For cells with 3 fragments peaks, (a) a ternary plot of normalized peak areas for each of the three fragment peaks and (b) a plot of area under fragment peak 1 / time elapsed since peptide loading versus total fragment peak area, which should reflect degradation rate versus peptide concentration. Color mapping shows time elapsed between peptide loading and cell lysis (n = 287 cells).

We also evaluated the kinetics of peptide degradation in the cells that yielded three fragment peaks. As a proxy for degradation rate, we calculated the area under fragment peak 1 divided by the time elapsed since peptide loading.
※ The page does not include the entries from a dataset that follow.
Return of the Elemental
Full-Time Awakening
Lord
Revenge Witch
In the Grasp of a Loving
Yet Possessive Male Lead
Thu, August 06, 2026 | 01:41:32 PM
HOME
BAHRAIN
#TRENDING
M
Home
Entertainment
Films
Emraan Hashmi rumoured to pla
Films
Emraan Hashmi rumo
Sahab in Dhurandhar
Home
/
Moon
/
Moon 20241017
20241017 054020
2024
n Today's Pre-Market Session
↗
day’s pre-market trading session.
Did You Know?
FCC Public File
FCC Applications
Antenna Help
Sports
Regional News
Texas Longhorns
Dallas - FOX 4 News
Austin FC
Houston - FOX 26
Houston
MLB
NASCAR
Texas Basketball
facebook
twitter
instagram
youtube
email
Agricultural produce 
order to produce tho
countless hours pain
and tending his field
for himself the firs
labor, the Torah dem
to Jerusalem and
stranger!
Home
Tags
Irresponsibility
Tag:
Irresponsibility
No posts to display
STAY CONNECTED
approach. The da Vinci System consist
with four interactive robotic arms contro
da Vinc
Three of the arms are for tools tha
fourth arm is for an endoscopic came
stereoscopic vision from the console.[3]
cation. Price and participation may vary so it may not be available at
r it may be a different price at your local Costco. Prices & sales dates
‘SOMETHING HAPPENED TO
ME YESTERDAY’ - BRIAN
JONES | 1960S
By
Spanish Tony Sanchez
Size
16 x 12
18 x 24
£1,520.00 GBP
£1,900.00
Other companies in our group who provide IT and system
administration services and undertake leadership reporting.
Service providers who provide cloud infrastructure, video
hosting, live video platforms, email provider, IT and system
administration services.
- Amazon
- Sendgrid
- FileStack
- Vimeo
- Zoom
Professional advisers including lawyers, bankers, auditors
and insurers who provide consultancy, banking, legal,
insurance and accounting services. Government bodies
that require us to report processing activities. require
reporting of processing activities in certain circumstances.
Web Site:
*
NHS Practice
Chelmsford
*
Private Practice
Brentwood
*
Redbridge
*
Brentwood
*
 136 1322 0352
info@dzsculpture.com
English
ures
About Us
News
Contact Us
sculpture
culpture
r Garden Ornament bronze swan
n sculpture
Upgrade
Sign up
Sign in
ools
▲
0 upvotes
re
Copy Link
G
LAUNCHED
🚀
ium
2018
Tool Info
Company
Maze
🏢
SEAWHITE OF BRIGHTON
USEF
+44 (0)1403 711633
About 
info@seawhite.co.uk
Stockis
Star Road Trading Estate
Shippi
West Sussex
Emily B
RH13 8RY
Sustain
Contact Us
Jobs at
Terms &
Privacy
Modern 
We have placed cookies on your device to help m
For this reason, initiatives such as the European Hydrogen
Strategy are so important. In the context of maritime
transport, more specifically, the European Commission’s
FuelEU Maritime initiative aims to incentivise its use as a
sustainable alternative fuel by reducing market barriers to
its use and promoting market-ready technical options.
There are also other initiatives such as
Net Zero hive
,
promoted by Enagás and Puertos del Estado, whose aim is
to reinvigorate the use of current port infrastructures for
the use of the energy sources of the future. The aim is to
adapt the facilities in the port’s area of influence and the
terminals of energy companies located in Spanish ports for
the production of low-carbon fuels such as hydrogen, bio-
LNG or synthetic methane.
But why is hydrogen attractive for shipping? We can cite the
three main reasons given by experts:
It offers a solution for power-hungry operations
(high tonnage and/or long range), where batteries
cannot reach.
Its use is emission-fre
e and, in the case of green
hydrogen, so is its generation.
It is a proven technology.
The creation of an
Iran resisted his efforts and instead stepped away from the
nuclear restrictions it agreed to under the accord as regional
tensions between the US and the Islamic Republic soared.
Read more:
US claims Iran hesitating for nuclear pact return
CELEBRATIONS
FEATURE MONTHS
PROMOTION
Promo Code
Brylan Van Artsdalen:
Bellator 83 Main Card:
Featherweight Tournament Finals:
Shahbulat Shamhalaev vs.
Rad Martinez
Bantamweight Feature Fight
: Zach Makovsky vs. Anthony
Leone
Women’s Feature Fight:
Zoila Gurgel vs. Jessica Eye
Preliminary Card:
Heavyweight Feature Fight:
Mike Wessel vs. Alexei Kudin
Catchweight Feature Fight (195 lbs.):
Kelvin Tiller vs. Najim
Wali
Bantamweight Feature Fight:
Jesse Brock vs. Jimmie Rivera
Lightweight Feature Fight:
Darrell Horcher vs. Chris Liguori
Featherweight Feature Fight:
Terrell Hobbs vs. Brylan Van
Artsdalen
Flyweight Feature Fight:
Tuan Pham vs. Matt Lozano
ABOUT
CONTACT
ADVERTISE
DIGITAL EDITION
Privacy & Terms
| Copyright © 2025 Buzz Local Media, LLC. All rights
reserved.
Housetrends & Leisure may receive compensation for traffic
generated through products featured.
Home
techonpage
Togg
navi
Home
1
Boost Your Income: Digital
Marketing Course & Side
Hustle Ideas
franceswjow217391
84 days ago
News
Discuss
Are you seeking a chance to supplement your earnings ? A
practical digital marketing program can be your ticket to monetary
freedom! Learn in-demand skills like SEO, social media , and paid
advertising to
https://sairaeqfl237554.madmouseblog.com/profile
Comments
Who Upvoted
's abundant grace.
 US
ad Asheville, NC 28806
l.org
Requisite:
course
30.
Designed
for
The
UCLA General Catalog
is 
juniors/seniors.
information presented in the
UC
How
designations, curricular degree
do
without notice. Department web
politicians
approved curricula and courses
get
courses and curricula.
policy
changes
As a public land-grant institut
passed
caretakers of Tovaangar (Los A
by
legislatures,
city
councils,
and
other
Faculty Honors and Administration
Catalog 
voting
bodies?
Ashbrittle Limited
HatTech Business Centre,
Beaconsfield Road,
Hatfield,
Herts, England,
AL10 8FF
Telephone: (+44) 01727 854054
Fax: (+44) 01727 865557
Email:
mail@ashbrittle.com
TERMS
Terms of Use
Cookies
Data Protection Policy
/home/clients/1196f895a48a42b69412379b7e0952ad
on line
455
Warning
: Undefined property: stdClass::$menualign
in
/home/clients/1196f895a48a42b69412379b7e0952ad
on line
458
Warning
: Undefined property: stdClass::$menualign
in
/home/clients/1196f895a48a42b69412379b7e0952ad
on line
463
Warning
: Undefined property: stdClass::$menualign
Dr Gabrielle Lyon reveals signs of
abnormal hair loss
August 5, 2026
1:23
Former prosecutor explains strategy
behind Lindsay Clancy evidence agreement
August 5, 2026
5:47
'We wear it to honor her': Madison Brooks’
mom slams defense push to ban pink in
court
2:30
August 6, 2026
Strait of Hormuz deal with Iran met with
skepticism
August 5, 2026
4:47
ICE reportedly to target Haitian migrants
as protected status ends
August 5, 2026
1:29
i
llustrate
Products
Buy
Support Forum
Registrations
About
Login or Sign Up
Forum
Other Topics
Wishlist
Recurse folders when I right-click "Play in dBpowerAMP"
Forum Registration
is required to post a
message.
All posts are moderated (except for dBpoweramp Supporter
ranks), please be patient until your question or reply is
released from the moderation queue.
We then plotted this value as a function of total fragment peak area, which should be proportional to total cellular peptide concentration (Figure 5b). We observed a moderate correlation (R² = 0.69), supporting observations from previous studies on smaller numbers of cells that peptide degradation rate depends on peptide concentration.^{12, 44} However, many cells deviated from the linear correlation between degradation rate and substrate concentration, demonstrating the heterogeneity of this process in inhibitor-treated cells. These data fit into a larger, and still developing, picture of cellular heterogeneity in response to drug treatment.^1–2

Conclusions

Chemical cytometry provides complementary information to that obtained by flow and image cytometry. However, to be a viable alternative to these established single-cell analysis methods, chemical cytometry instrumentation must be robust and sufficiently high-throughput to sample representative populations. In this work, we have realized the potential of a microfluidic system to perform chemical cytometry measurements of a biological analyte in large numbers of cells. Importantly, the throughput of the system was sufficient to sample a time-dependent process. Because pinocytic loading requires multiple wash steps prior to on-chip analysis, the earliest time points assayed were ~20 min after addition of hypotonic media to release the peptide into the cells. While this process precluded more rapid characterization of peptide degradation in intact cells, we expect alternative loading methods, e.g. with a photo-releasable substrate or on-chip peptide-loading into cells, could provide a more complete picture of the variability of peptide metabolism in untreated cells.

Results obtained for drug-treated cells show substantial heterogeneity in peptide processing in cancer cells exposed to a chemotherapeutic aminopeptidase inhibitor. Because identification of the components of the fragment peaks was outside the scope of this work, these data represent the minimum amount of heterogeneity in processing of this peptide. Additional undetected heterogeneity may be present if, for example, the same peak pattern was produced from different fragment mixtures. Qualitative and quantitative analyses of the fragment peak patterns revealed interesting temporal and cell-to-cell variation. Single cell electropherograms revealed fragment patterns not observed in ensemble measurements, and kinetic data showed considerable variability in the extent of peptidase inhibition in individual cells. The collection of these data with a chip-based system demonstrates the on-going maturation of microfluidic instrumentation into a robust tool for single-cell analysis.